Gold vs. Silver
The 5 Differences That Matter Most to Investors
When you’re in urgent need of cash and don’t have any option left other than selling your gold or diamonds, you can avail gold loan. However, it’s important to read the fine print before making any decision and to understand the interest rates and fees that you will pay. The fees vary but it’s important to take the time to investigate so you know what you’re getting yourself into! Now is the time to start researching the pros and cons of gold loan.

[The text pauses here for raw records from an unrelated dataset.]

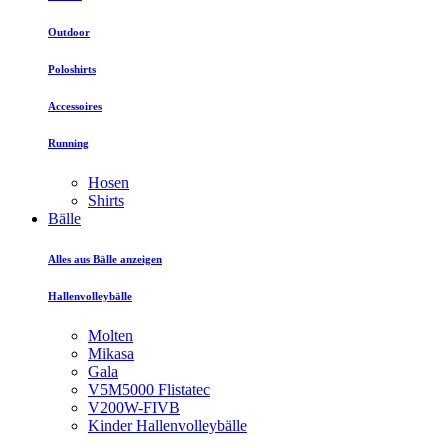
Outdoor
Poloshirts
Accessoires
Running
Hosen
Shirts
Bälle
Alles aus Bälle anzeigen
Hallenvolleybälle
Molten
Mikasa
Gala
V5M5000 Flistatec
V200W-FIVB
Kinder Hallenvolleybälle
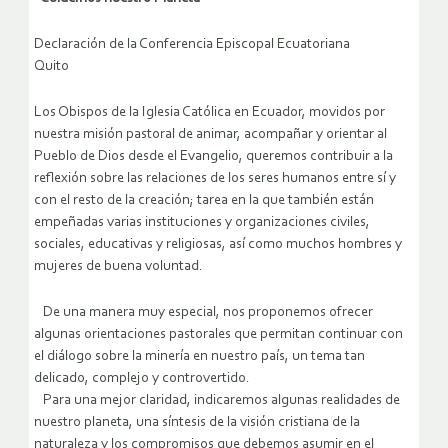
Declaración de la Conferencia Episcopal Ecuatoriana
Quito
Los Obispos de la Iglesia Católica en Ecuador, movidos por
nuestra misión pastoral de animar, acompañar y orientar al
Pueblo de Dios desde el Evangelio, queremos contribuir a la
reflexión sobre las relaciones de los seres humanos entre sí y
con el resto de la creación; tarea en la que también están
empeñadas varias instituciones y organizaciones civiles,
sociales, educativas y religiosas, así como muchos hombres y
mujeres de buena voluntad.
De una manera muy especial, nos proponemos ofrecer
algunas orientaciones pastorales que permitan continuar con
el diálogo sobre la minería en nuestro país, un tema tan
delicado, complejo y controvertido.
Para una mejor claridad, indicaremos algunas realidades de
nuestro planeta, una síntesis de la visión cristiana de la
naturaleza y los compromisos que debemos asumir en el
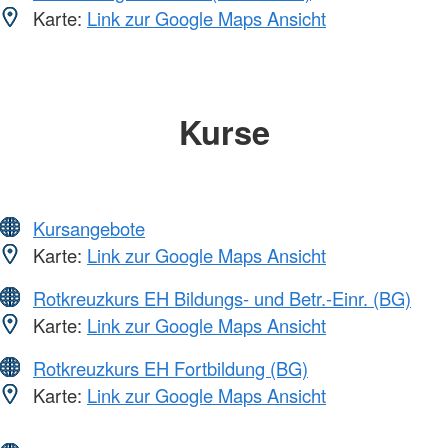
Karte:
Link zur Google Maps Ansicht
Kurse
Kursangebote
Karte:
Link zur Google Maps Ansicht
Rotkreuzkurs EH Bildungs- und Betr.-Einr. (BG)
Karte:
Link zur Google Maps Ansicht
Rotkreuzkurs EH Fortbildung (BG)
Karte:
Link zur Google Maps Ansicht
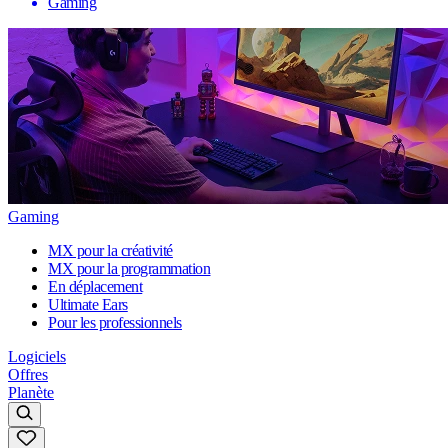
Gaming
Gaming
MX pour la créativité
MX pour la programmation
En déplacement
Ultimate Ears
Pour les professionnels
Logiciels
Offres
Planète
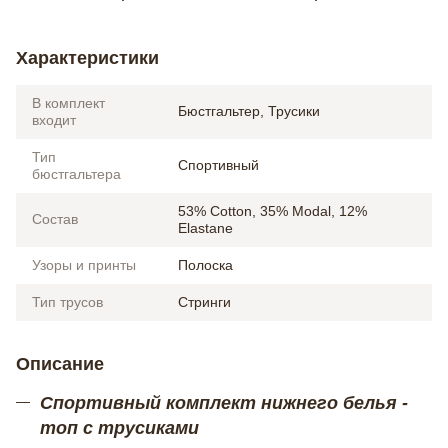
Характеристики
В комплект
Бюстгальтер, Трусики
входит
Тип
Спортивный
бюстгальтера
53% Cotton, 35% Modal, 12%
Состав
Elastane
Узоры и принты
Полоска
Тип трусов
Стринги
Описание
Спортивный комплект нижнего белья -
топ с трусиками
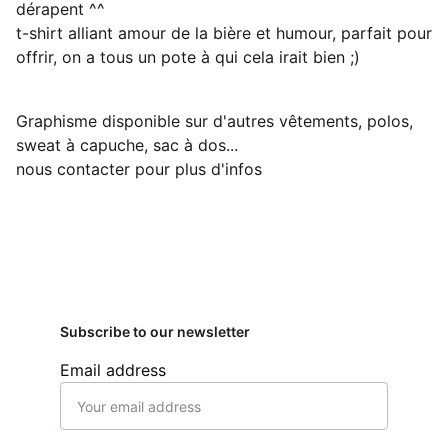
dérapent ^^
t-shirt alliant amour de la bière et humour, parfait pour
offrir, on a tous un pote à qui cela irait bien ;)
Graphisme disponible sur d'autres vêtements, polos,
sweat à capuche, sac à dos...
nous contacter pour plus d'infos
Subscribe to our newsletter
Email address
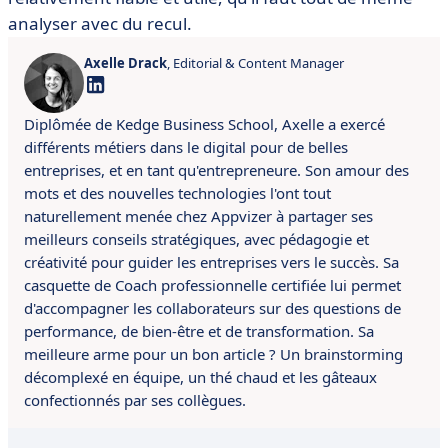
analyser avec du recul.
Axelle Drack
, Editorial & Content Manager
Diplômée de Kedge Business School, Axelle a exercé
différents métiers dans le digital pour de belles
entreprises, et en tant qu'entrepreneure. Son amour des
mots et des nouvelles technologies l'ont tout
naturellement menée chez Appvizer à partager ses
meilleurs conseils stratégiques, avec pédagogie et
créativité pour guider les entreprises vers le succès. Sa
casquette de Coach professionnelle certifiée lui permet
d'accompagner les collaborateurs sur des questions de
performance, de bien-être et de transformation. Sa
meilleure arme pour un bon article ? Un brainstorming
décomplexé en équipe, un thé chaud et les gâteaux
confectionnés par ses collègues.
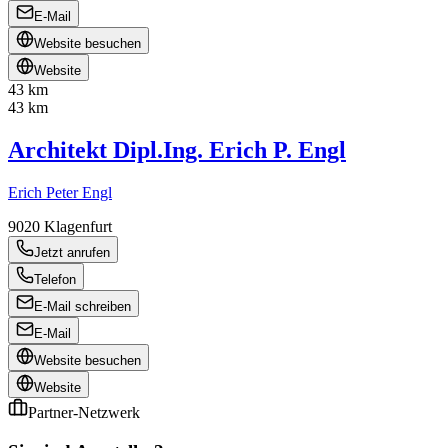
E-Mail
Website besuchen
Website
43 km
43 km
Architekt Dipl.Ing. Erich P. Engl
Erich Peter Engl
9020
Klagenfurt
Jetzt anrufen
Telefon
E-Mail schreiben
E-Mail
Website besuchen
Website
Partner-Netzwerk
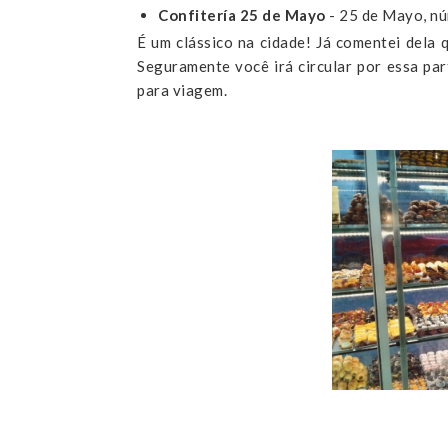
Confitería 25 de Mayo
- 25 de Mayo, n
É um clássico na cidade! Já comentei dela
Seguramente você irá circular por essa par
para viagem.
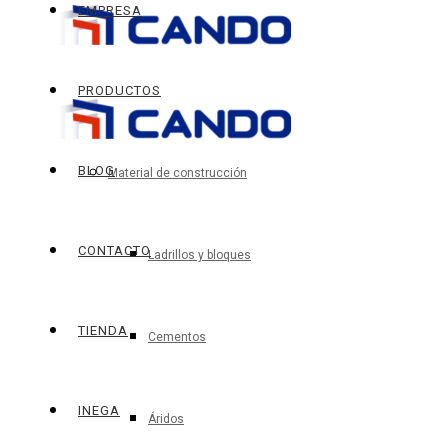
EMPRESA
PRODUCTOS
BLOG
Material de construcción
CONTACTO
Ladrillos y bloques
TIENDA
Cementos
INEGA
Áridos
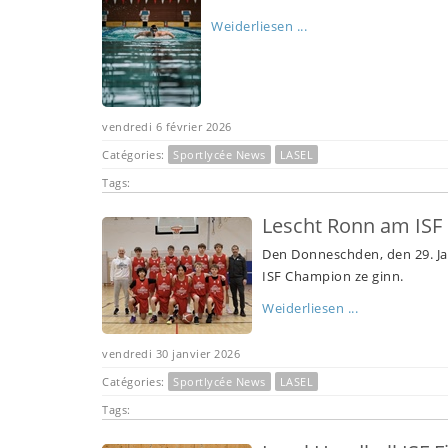
Weiderliesen ...
vendredi 6 février 2026
Catégories:
Sportlycée News
LASEL
Tags:
Lescht Ronn am ISF
Den Donneschden, den 29. Ja
ISF Champion ze ginn.
Weiderliesen ...
vendredi 30 janvier 2026
Catégories:
Sportlycée News
LASEL
Tags:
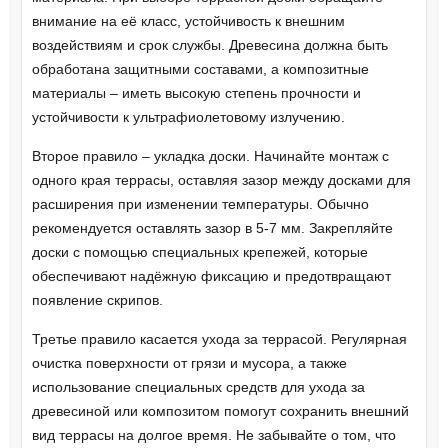
внимание на её класс, устойчивость к внешним
воздействиям и срок службы. Древесина должна быть
обработана защитными составами, а композитные
материалы – иметь высокую степень прочности и
устойчивости к ультрафиолетовому излучению.
Второе правило – укладка доски. Начинайте монтаж с
одного края террасы, оставляя зазор между досками для
расширения при изменении температуры. Обычно
рекомендуется оставлять зазор в 5-7 мм. Закрепляйте
доски с помощью специальных крепежей, которые
обеспечивают надёжную фиксацию и предотвращают
появление скрипов.
Третье правило касается ухода за террасой. Регулярная
очистка поверхности от грязи и мусора, а также
использование специальных средств для ухода за
древесиной или композитом помогут сохранить внешний
вид террасы на долгое время. Не забывайте о том, что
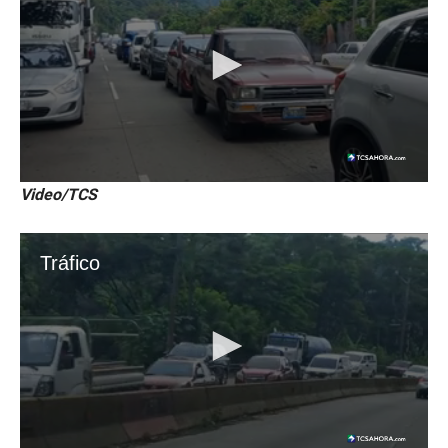
Video/TCS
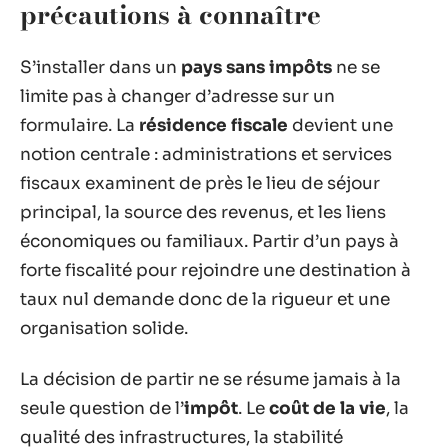
précautions à connaître
S’installer dans un
pays sans impôts
ne se
limite pas à changer d’adresse sur un
formulaire. La
résidence fiscale
devient une
notion centrale : administrations et services
fiscaux examinent de près le lieu de séjour
principal, la source des revenus, et les liens
économiques ou familiaux. Partir d’un pays à
forte fiscalité pour rejoindre une destination à
taux nul demande donc de la rigueur et une
organisation solide.
La décision de partir ne se résume jamais à la
seule question de l’
impôt
. Le
coût de la vie
, la
qualité des infrastructures, la stabilité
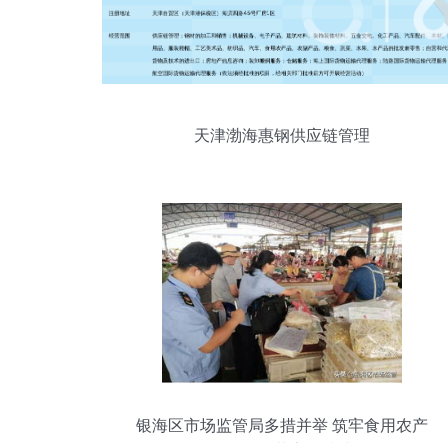
天津渤海惠钢供应链管理
银海区市场监管局多措并举 筑牢食用农产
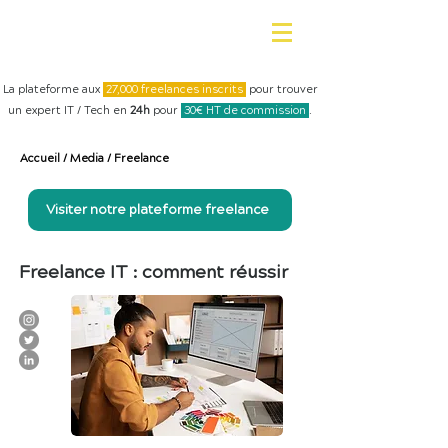
La plateforme aux
27,000 freelances inscrits
pour trouver
un expert IT / Tech en
24h
pour
30€ HT de commission
.
Accueil
/
Media
/
Freelance
Visiter notre plateforme freelance
Freelance IT : comment réussir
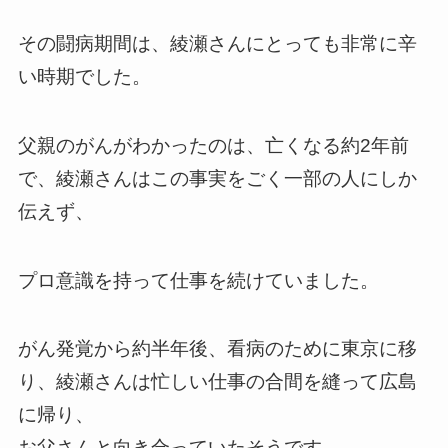
その闘病期間は、綾瀬さんにとっても非常に辛
い時期でした。
父親のがんがわかったのは、亡くなる約2年前
で、綾瀬さんはこの事実をごく一部の人にしか
伝えず、
プロ意識を持って仕事を続けていました。
がん発覚から約半年後、看病のために東京に移
り、
綾瀬さんは忙しい仕事の合間を縫って広島
に帰り、
お父さんと向き合っていたそうです​​​​​​。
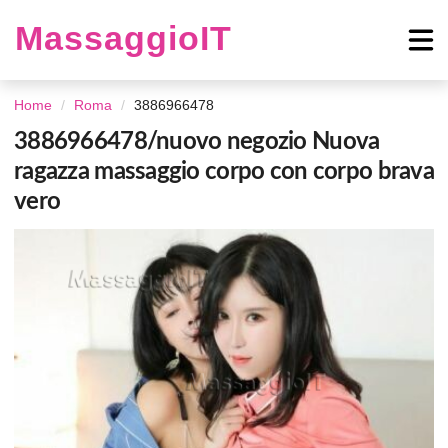
MassaggioIT
Home
Roma
3886966478
3886966478/nuovo negozio Nuova
ragazza massaggio corpo con corpo brava
vero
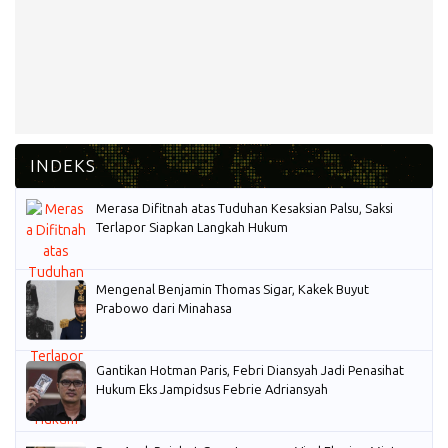
Merasa Difitnah atas Tuduhan Kesaksian Palsu, Saksi
Terlapor Siapkan Langkah Hukum
Mengenal Benjamin Thomas Sigar, Kakek Buyut
Prabowo dari Minahasa
Gantikan Hotman Paris, Febri Diansyah Jadi Penasihat
Hukum Eks Jampidsus Febrie Adriansyah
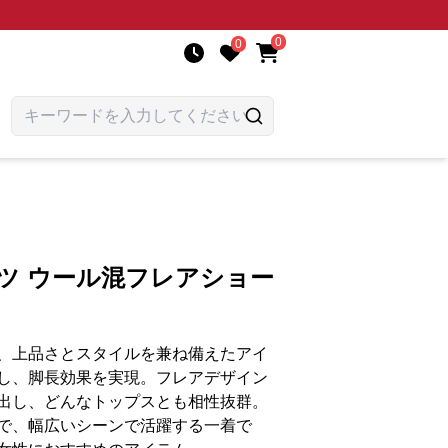
0
0
ツ ウール混フレアショー
、上品さとスタイルを兼ね備えたアイ
し、脚長効果を実現。フレアデザイン
出し、どんなトップスとも相性抜群。
で、幅広いシーンで活躍する一着で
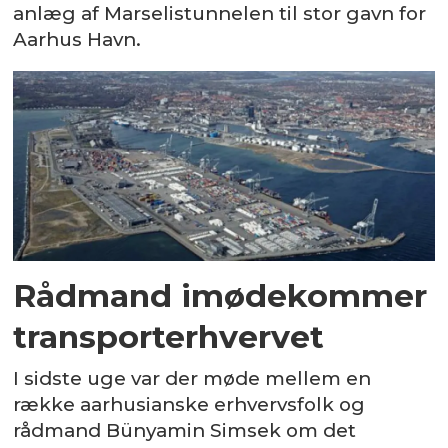
anlæg af Marselistunnelen til stor gavn for
Aarhus Havn.
Rådmand imødekommer
transporterhvervet
I sidste uge var der møde mellem en
række aarhusianske erhvervsfolk og
rådmand Bünyamin Simsek om det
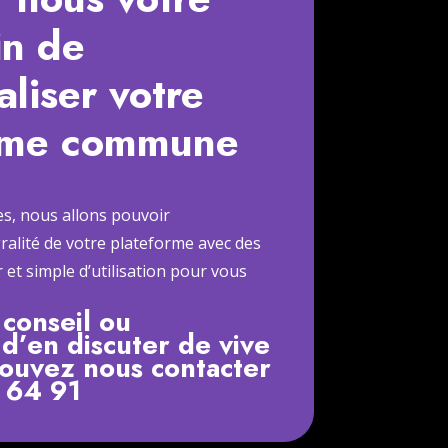
in de
liser votre
rme commune
s, nous allons pouvoir
gralité de votre plateforme avec des
et simple d’utilisation pour vous
 conseil ou
d’en discuter de vive
pouvez nous contacter
2 64 91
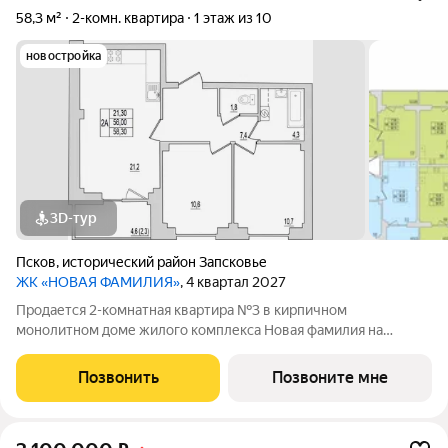
58,3 м²
2-комн. квартира
1 этаж из 10
новостройка
3D-тур
Псков
,
исторический район Запсковье
ЖК «НОВАЯ ФАМИЛИЯ»
, 4 квартал 2027
Продается 2-комнатная квартира №3 в кирпичном
монолитном доме жилого комплекса Новая фамилия на
Инженерной, 106А. Квартира на старте продаж, когда условия
покупки особенно выгодны. Это хороший момент, чтобы
Позвонить
Позвоните мне
выбрать квартиру в новом доме по наиболее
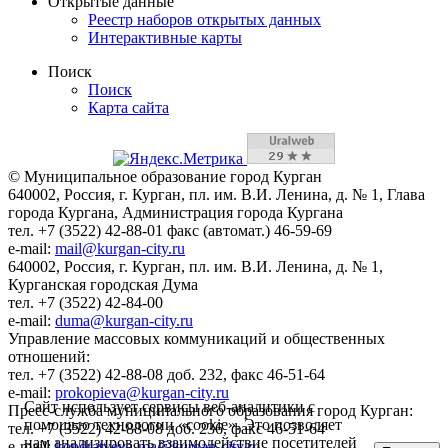
Открытые данные
Реестр наборов открытых данных
Интерактивные карты
Поиск
Поиск
Карта сайта
© Муниципальное образование город Курган
640002, Россия, г. Курган, пл. им. В.И. Ленина, д. № 1, Глава
города Кургана, Администрация города Кургана
тел. +7 (3522) 42-88-01 факс (автомат.) 46-59-69
e-mail:
mail@kurgan-city.ru
640002, Россия, г. Курган, пл. им. В.И. Ленина, д. № 1,
Курганская городская Дума
тел. +7 (3522) 42-84-00
e-mail:
duma@kurgan-city.ru
Управление массовых коммуникаций и общественных
отношений:
тел. +7 (3522) 42-88-08 доб. 232, факс 46-51-64
e-mail:
prokopieva@kurgan-city.ru
Сайт использует сервисы веб-аналитики с
Пресс-служба муниципального образования город Курган:
помощью технологии «cookie». Это позволяет
тел. +7 (3522) 42-88-08 доб. 236, факс 46-51-64
нам анализировать взаимодействие посетителей
e-mail:
kondratyeva-ma@kurgan-city.ru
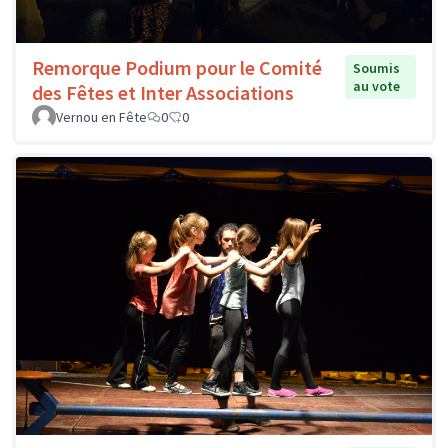
Remorque Podium pour le Comité
Soumis
au vote
des Fêtes et Inter Associations
Vernou en Fête
0
0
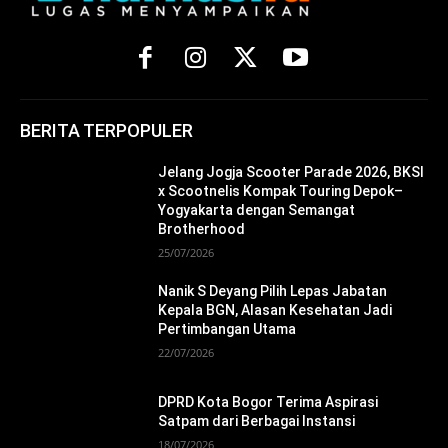
BERITA TERPOPULER
Jelang Jogja Scooter Parade 2026, BKSI
x Scootnelis Kompak Touring Depok–
Yogyakarta dengan Semangat
Brotherhood
25/07/2026
Nanik S Deyang Pilih Lepas Jabatan
Kepala BGN, Alasan Kesehatan Jadi
Pertimbangan Utama
22/07/2026
DPRD Kota Bogor Terima Aspirasi
Satpam dari Berbagai Instansi
18/07/2026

- Check lender’s credibility- Are you looking out for gold loan? Then, check the credibility of the lenders before taking the loan. It is advisable to get the loan from a trustworthy lender, who is well-established in the market. They offer the loan on the collateral security of gold. Moreover, they are transparent in their dealings and have a good reputation in the market. Most importantly, they charge reasonable interest rate on the loan and give you sufficient time to repay the amount of money.
Before you apply for a gold loan, you should carefully read the fine print and make sure you’re getting the best deal. There are many reasons why you should get the highest quality gold loan. Not only will you be able to achieve the highest quality loan, but you’ll also get to enjoy perks that are not even offered on the lower quality loans. These include free gifts and additional services that are not available to those who seek out the lower quality services.
- Payment mechanism of digital gold loan- A digital gold loan is usually taken to fulfill some urgent need. You should always take a payment mechanism before taking a loan. The most common methods are cheque or cash. This is important since you must have the money to pay back the loan. Also, you can avoid the hassles of giving gold as a collateral.
However, you can explore the option of giving gold as a collateral if you have an account with the lender. If the lender is a genuine firm, the gold can be classified as a security for the loan. In case of a digital gold loan, make sure that you take the cheque or cash to the lender and not make the payment online. The reason is that you need to make sure that the cheque or cash carries the signature of the authorized signatory of the lender.
- The mechanism for customer relationship management- Yes, gold loan is a boon for those who are going through financial crunches. However, before opting for gold loan, you should check the mechanism for customer relationship management. Loans are taken by many people but there are only few borrowers who repay the amount on time. When you opt for gold loan, you are also required to deposit gold as collateral. In certain cases, you would be allowed to pledge collateral in the form of jewellery. Therefore, you should check the mechanism for customer relationship management for a better user experience.
- Interest rate- It has been seen that many borrowers who take gold loan do not check the rate of interest fixed by the lender. One should check the interest rate before taking gold loan and should take the loan keeping all terms and conditions in mind. If you do not check the terms and conditions, then there are chances that you will have to pay extra amount at the time of paying off the loan. Checking interest rate will help you to know the interest rate fixed by the lender and avoid many problems in future.
- Understanding the gold loan schemes- Taking gold loan is a process of buying gold from the lender against the loan. The gold ornaments to be borrowed are supplied by the lender to the borrower after the receipt of their application. The period of gold loan ranges from a day to 15 days. The borrower can renew the gold loan period for the second, third and fourth time. The amount of gold loan taken is generally 50 grams to 15 gms. It is best to compare different gold loan schemes before deciding on which one to go.